The following graph presents the spreads between the federal funds rate, an overnight borrowing rate between banks, and the 3 month, 6 month, 1 year, 3 year, 5 year, 7 year, and 10 year Treasury rates. Again, recall that if the particular spread is negative, the yield curve drawn through these two points would be negatively sloped:
Two popular spreads (see here) are the difference between the 10 year and 3 month rates, and between the 10 year and 2 year rates. Here's a graph showing each:
As the graphs show, the spreads move in concert for the most part with the largest movements, as expected, for the largest spreads. The particular choice of a spread determines the level of the difference, with positive spreads more likely when the time to maturity is further apart, but the particular choice is somewhat arbitrary.

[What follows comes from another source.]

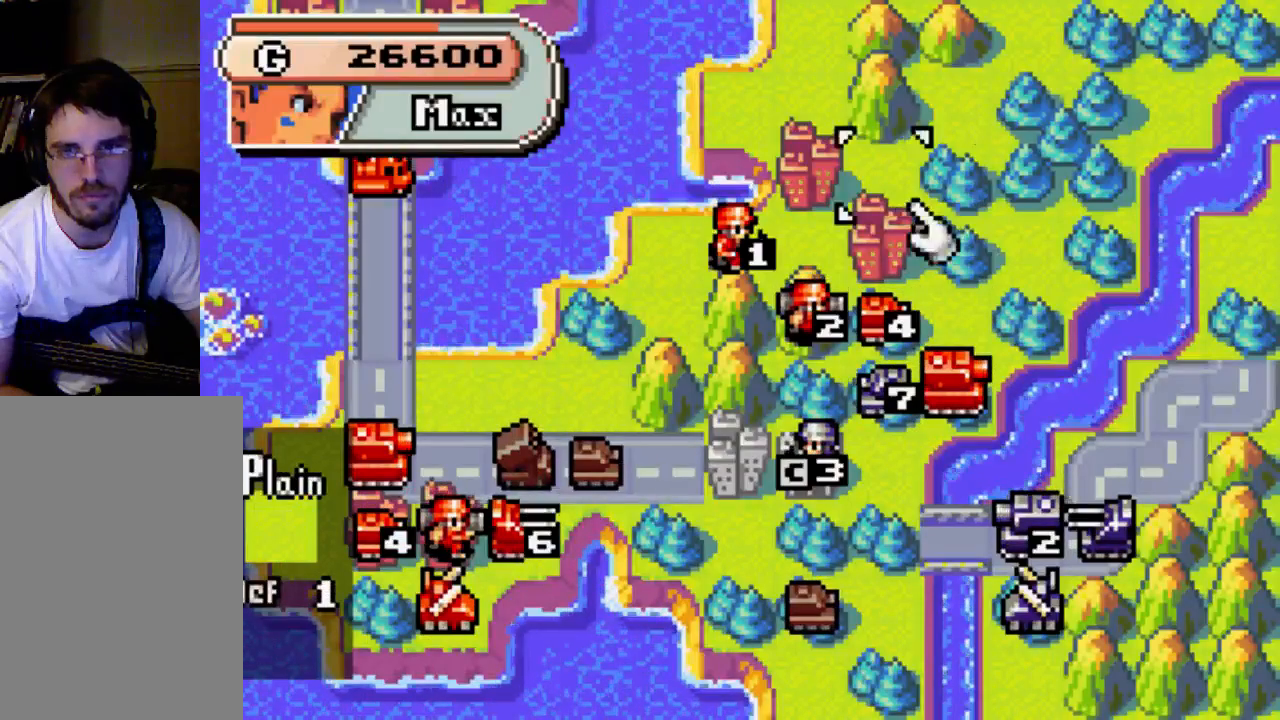
{"buttons": [], "left_stick": "center", "right_stick": "center", "events": [[200, "DPAD_LEFT", "down"], [300, "DPAD_LEFT", "up"]]}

This brings up one more point. As many, including Jim Hamilton and Arturo Estrella have emphasized the yield curve should not be used in a binary fashion. That is, it should not be used to say all is fine until it has a negative slope, and once it has a negative slope, to say a recession is coming. One reason is that whether the spread is positive or negative in a given time period can depend upon the particular spread examined. Another is that the change in the chance of a recession is gradual, not binary. Historically, the narrower the spread between long and short rates, the slower is output growth on average, see Hamilton for more on this. There is not a sudden jump in the probability of a recession when one particular spread turns negative despite what recent news reports may have led you to believe. And as all who discuss this topic emphasize, the connection between the yield curve, interest rate spreads, and the probability of a recession is far from certain. A flatter yield curve does not gurantee slower growth.